Wright’s mother was Irish, one of l3 children, whose ancestors came from Ireland around l825, settling in Newark, New Jersey. Bruce was raised in Princeton in a loving home with a brother and sister. His father was black man from Monserrat, a Caribbean island from which he immigrated because “there was nothing to do except haul water to Antigua.” Wright remembered his mother as “a tall, handsome woman, jolly and a moderate drinker. she seemed to be at ease with the black neighbors among whom we always lived. “My father,” he recalled, “was five feet four inches tall, a pefectly reasonable height for a pacifist. A survivor of WWI, he preached to me from childhood the imagined virtues of imagined peace.” They were buried in a segregated cemetery, separated on the basis of race. “My mother and her old sister…are buried in the white section. My father lies in the same obscurity he knew in life, in the areas reserved for the black dead.”
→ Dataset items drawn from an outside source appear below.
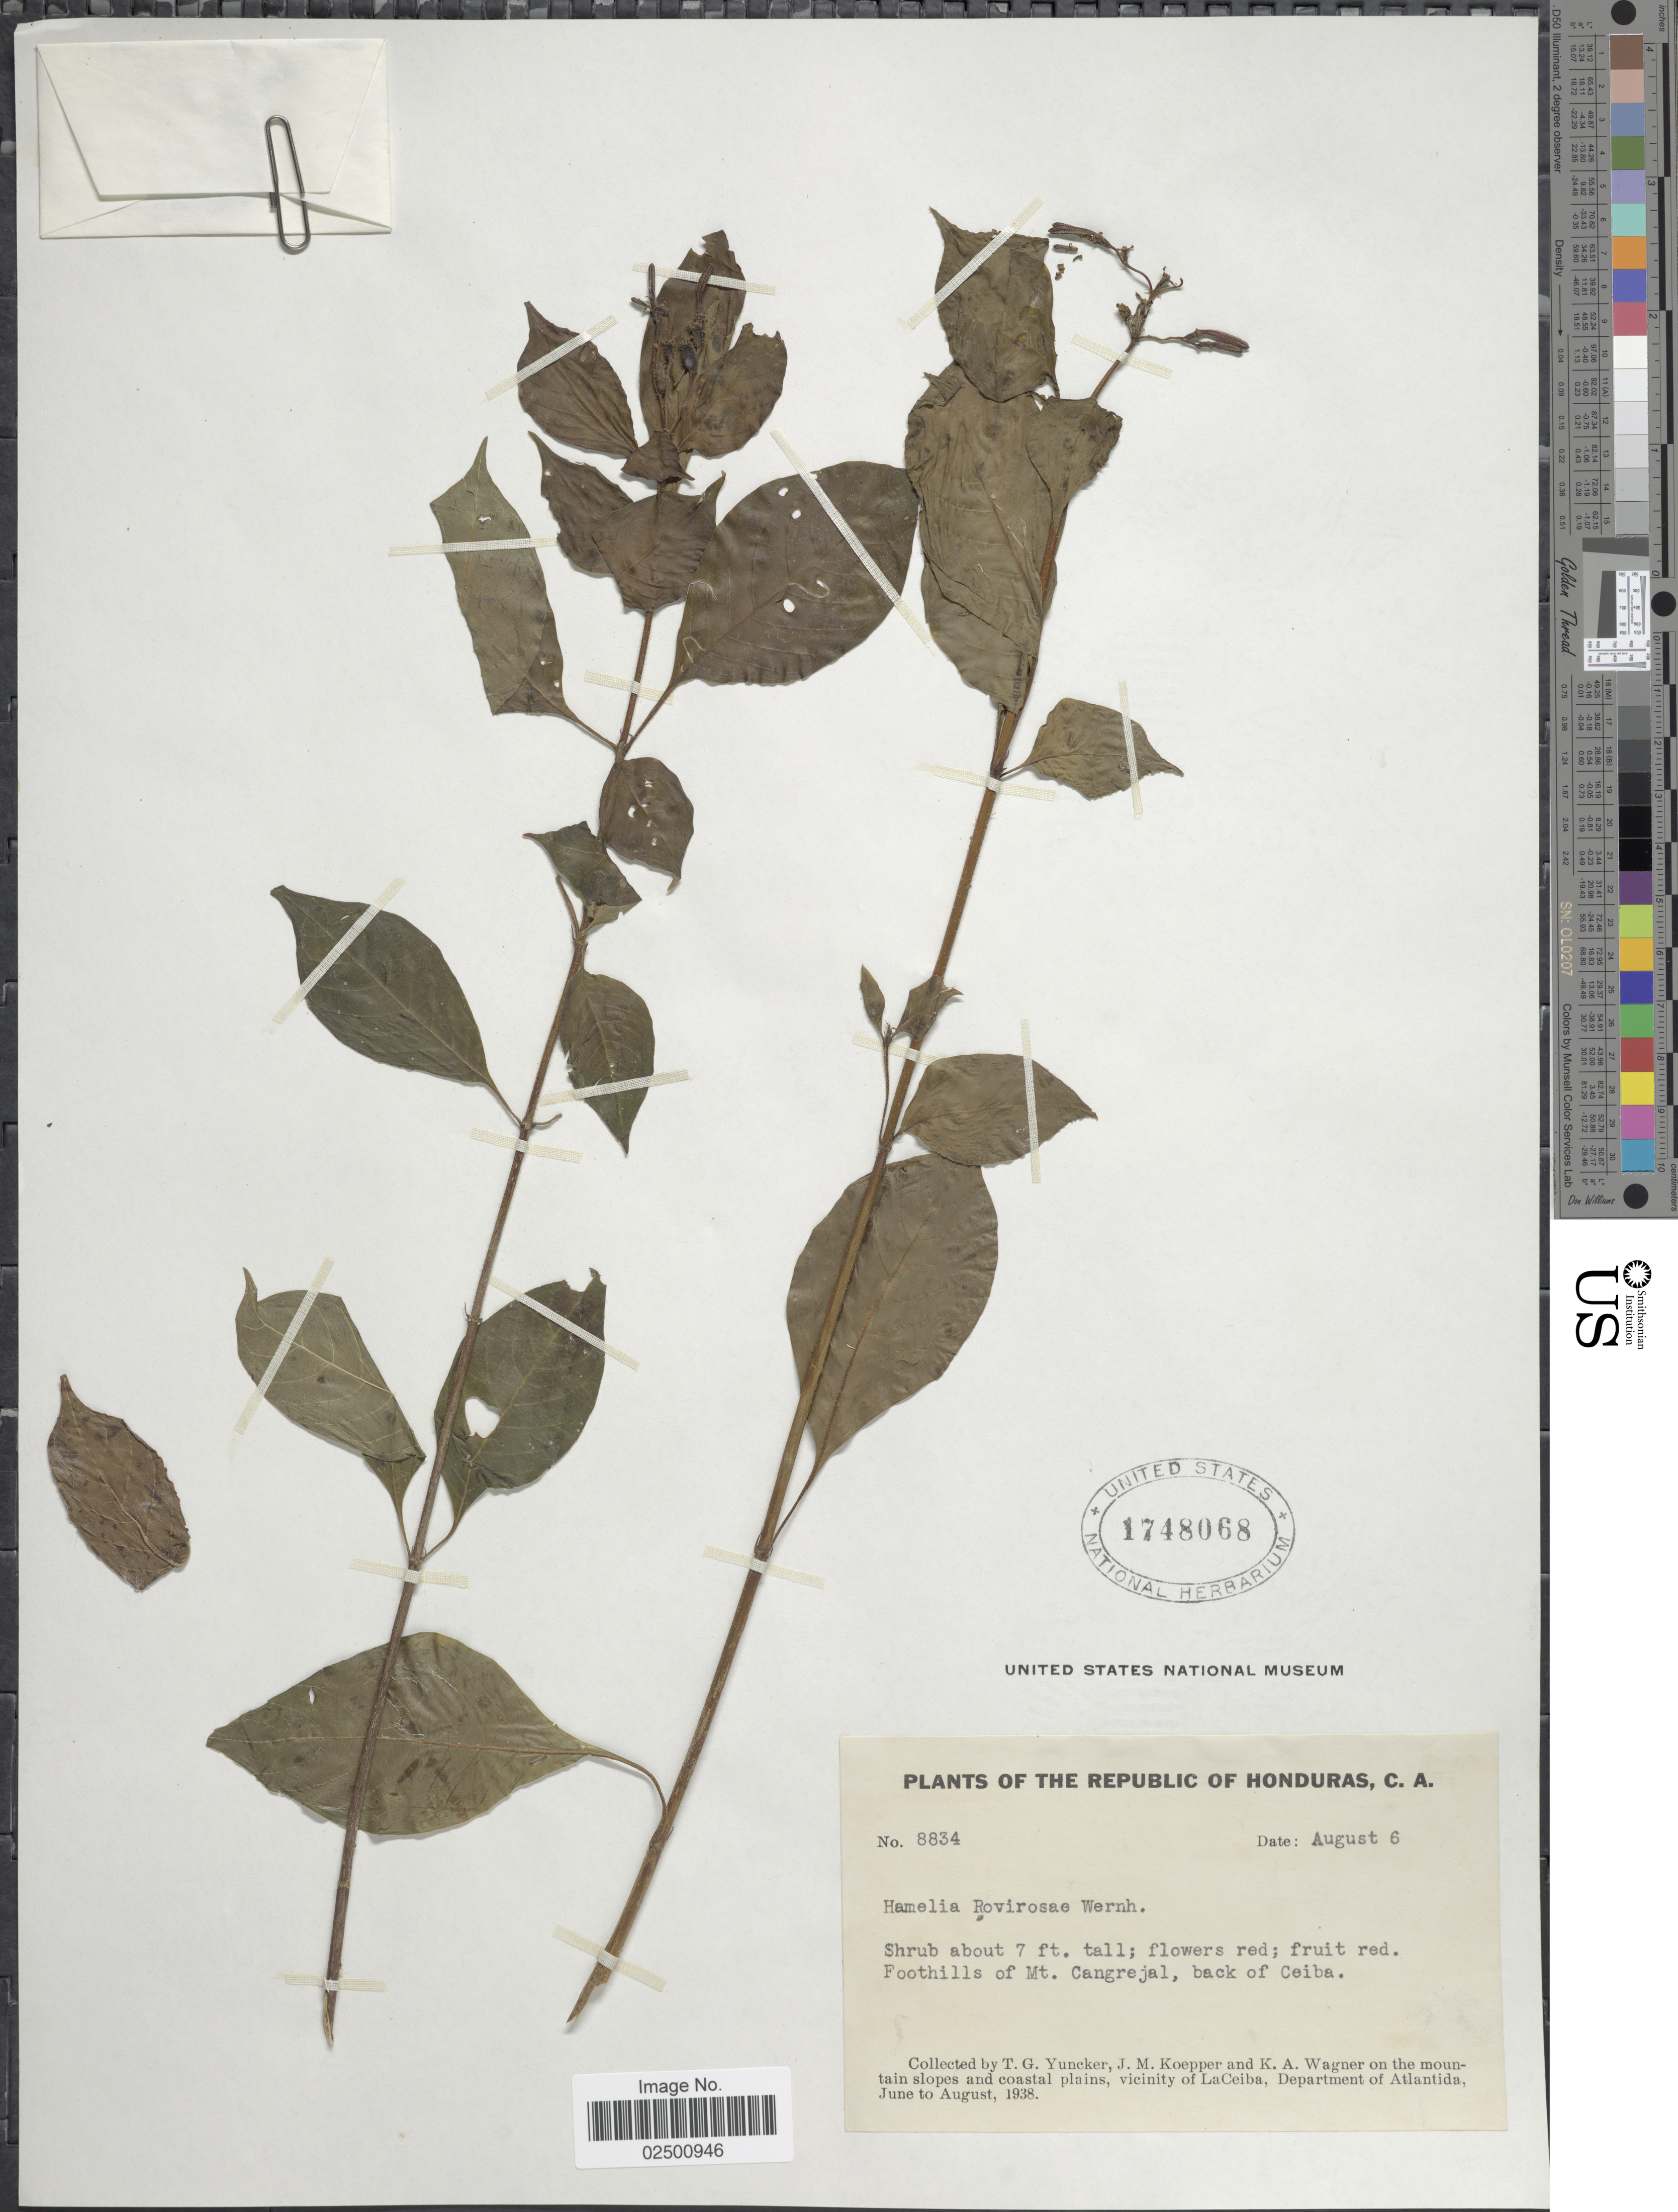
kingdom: Plantae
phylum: Tracheophyta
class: Magnoliopsida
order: Gentianales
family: Rubiaceae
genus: Hamelia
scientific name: Hamelia rovirosae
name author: Wernham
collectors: T. G. Yuncker, J. M. Koepper & K. A. Wagner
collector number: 8834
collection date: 1938-08-06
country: Honduras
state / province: Atlántida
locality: Republic of Honduras. Foothills of Mt. Cangrejal, back of Ceiba. Mountain slopes and coastal plains, vicinity of La Ceiba, Department of Atlantida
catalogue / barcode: US 1748068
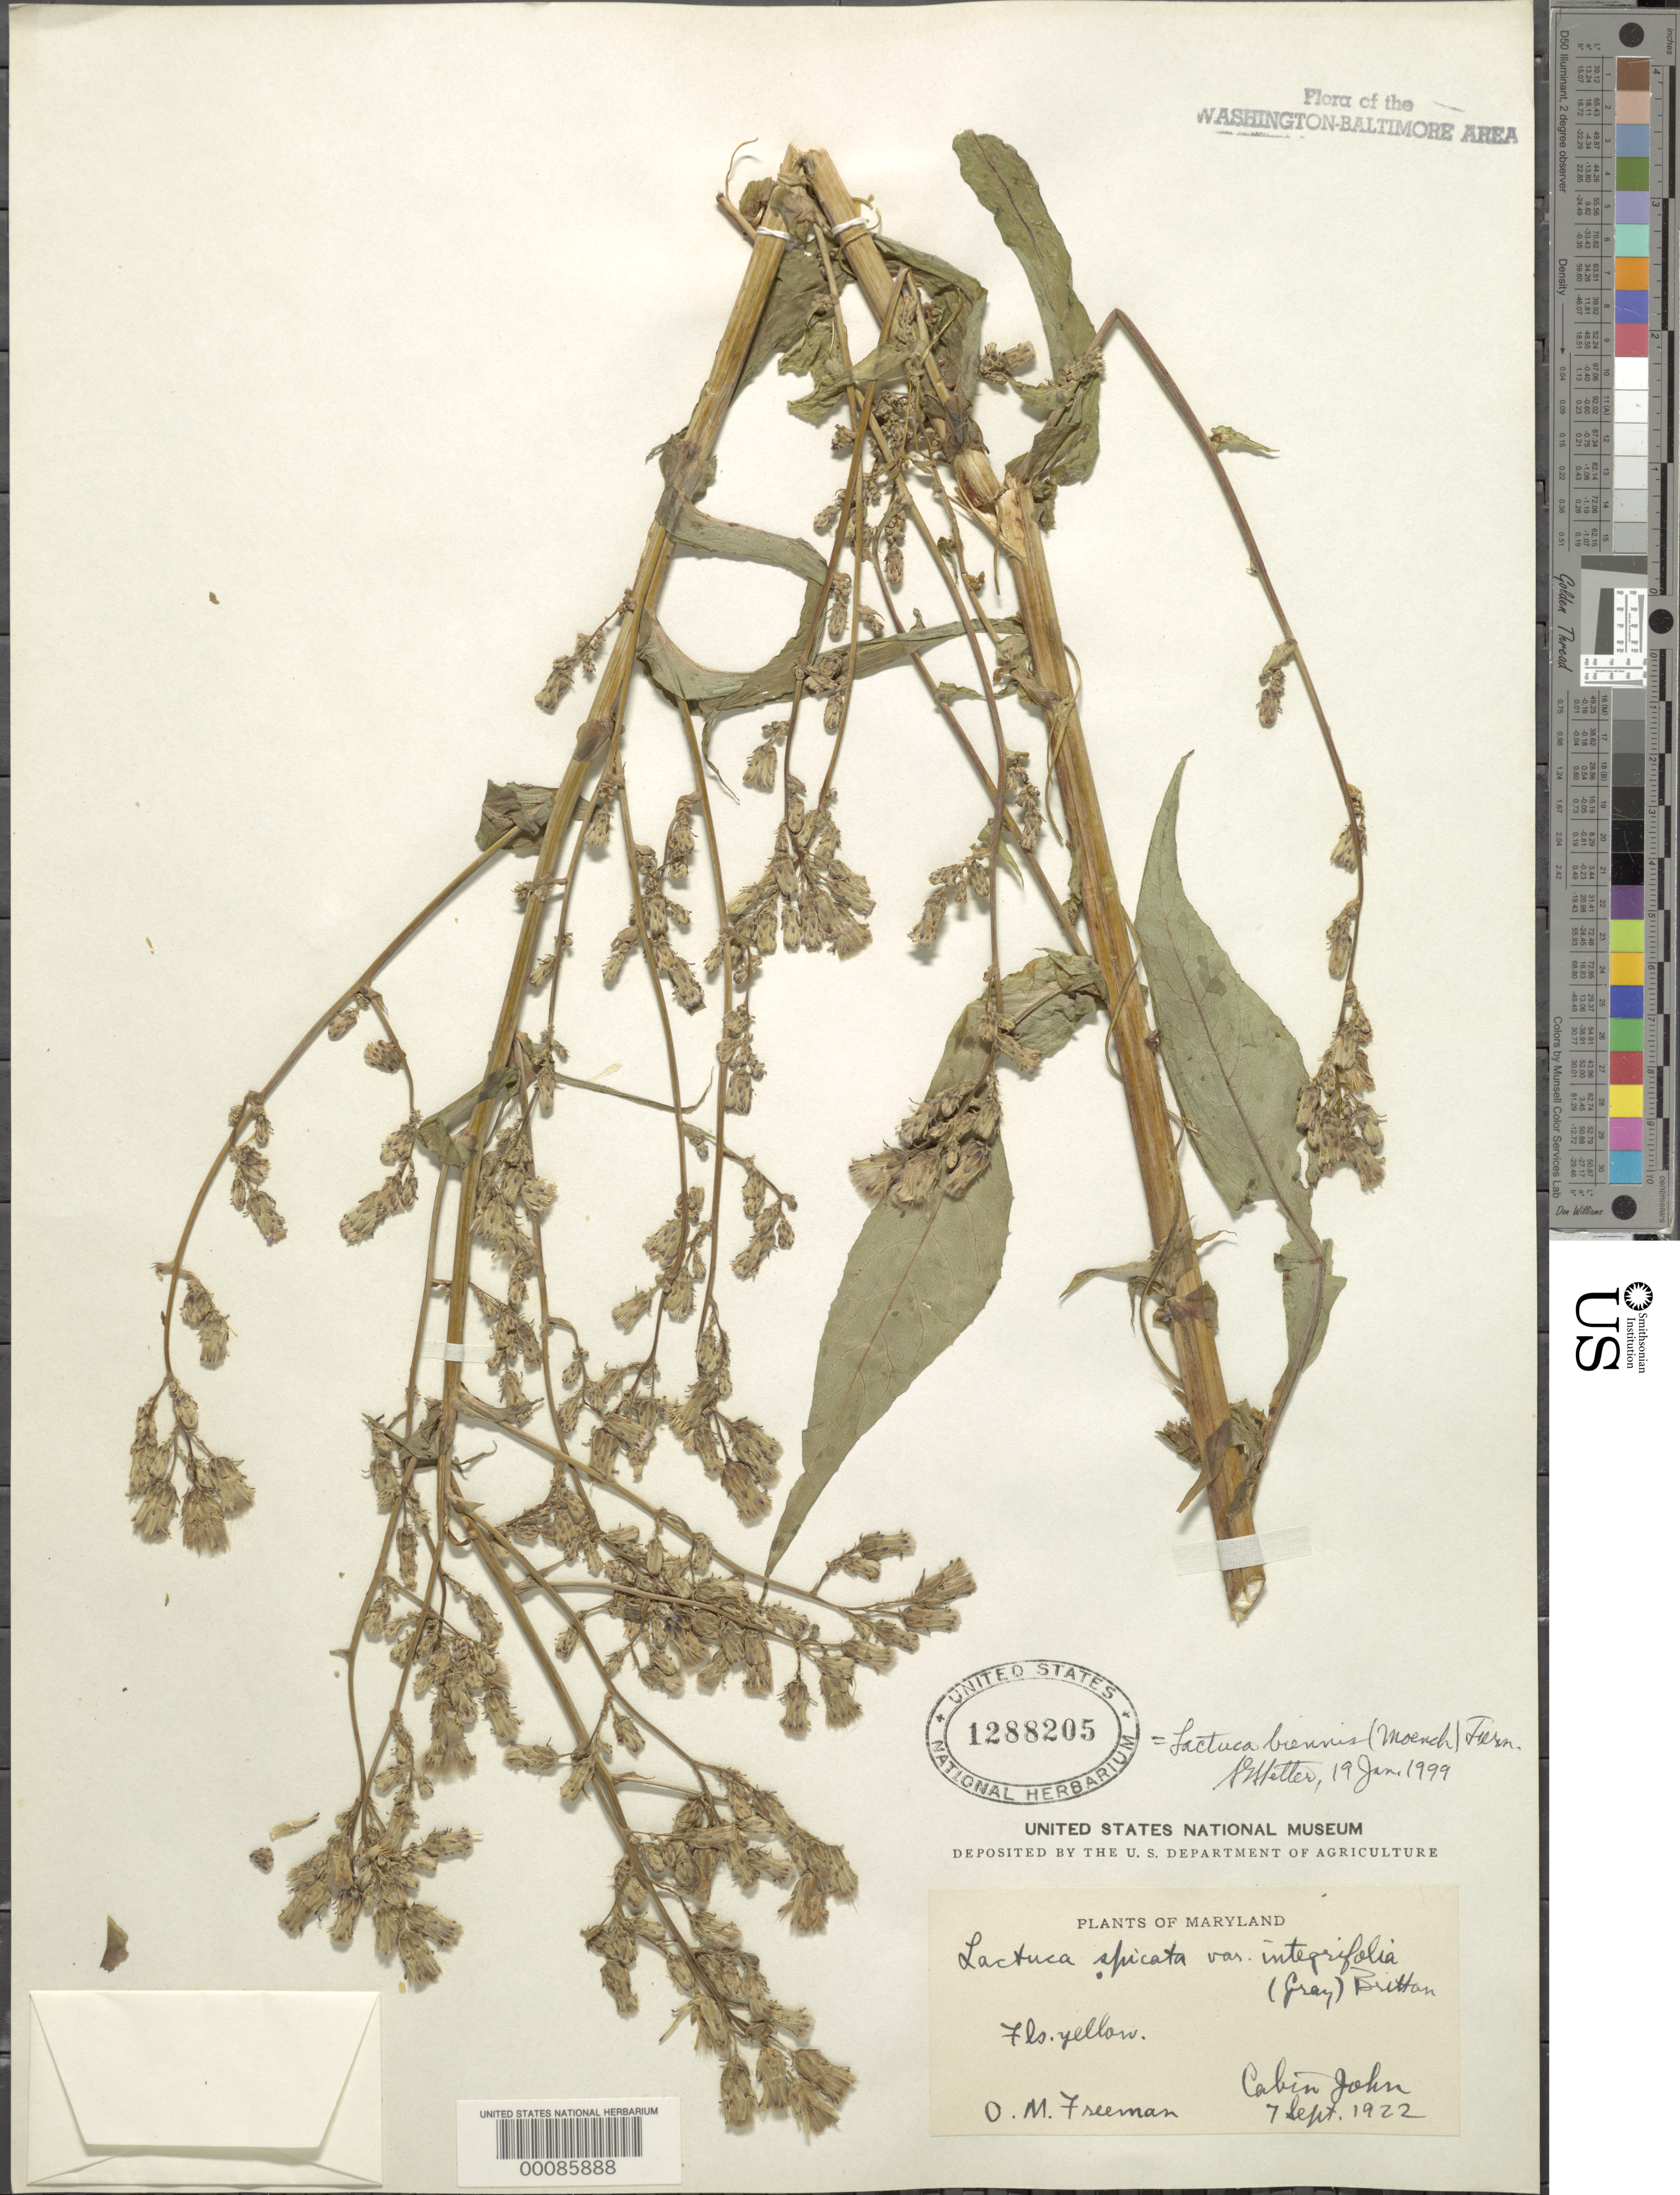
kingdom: Plantae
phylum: Tracheophyta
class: Magnoliopsida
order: Asterales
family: Asteraceae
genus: Lactuca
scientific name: Lactuca biennis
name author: (Moench) Fernald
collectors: O. Freeman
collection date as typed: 07 Sep 1922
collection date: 1922-09-07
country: United States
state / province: Maryland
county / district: Montgomery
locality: Cabin John C. & O. Canal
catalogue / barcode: US 1288205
Wright ran afoul of the New York City police and prosecutors when he refused to rubber stamp routinely high bail requests, which not only denied the accused the right to be free to help prepare their own defense but worked in practise as preventive detention. When he released an accused cop killer (latter acquitted) the Policemen’s Benevolent Association went ballistic. The tabloid press dubbed him “Turn ‘em Loose Bruce.”
A demonstration, built with the help of the Guild and Bruce’s friend Guild President Hal Mayerson was called in his defense. Hundreds gathered to support him in front of the downtown Municipal Building. When his judgeship was not renewed, he ran for the Civil Court from Harlem and won a ten-year term. Bruce was extremely popular among lawyers who appeared before him because of his intelligence and courtesy.
Bruce M. Wright was a well known figure in Harlem. The encomium that he liked best was given him the day a car knocked him off his bicycle, seriously injuring him. As Wright lay in the street, a passerby looked down at him and said, “Oh shit, its the judge.”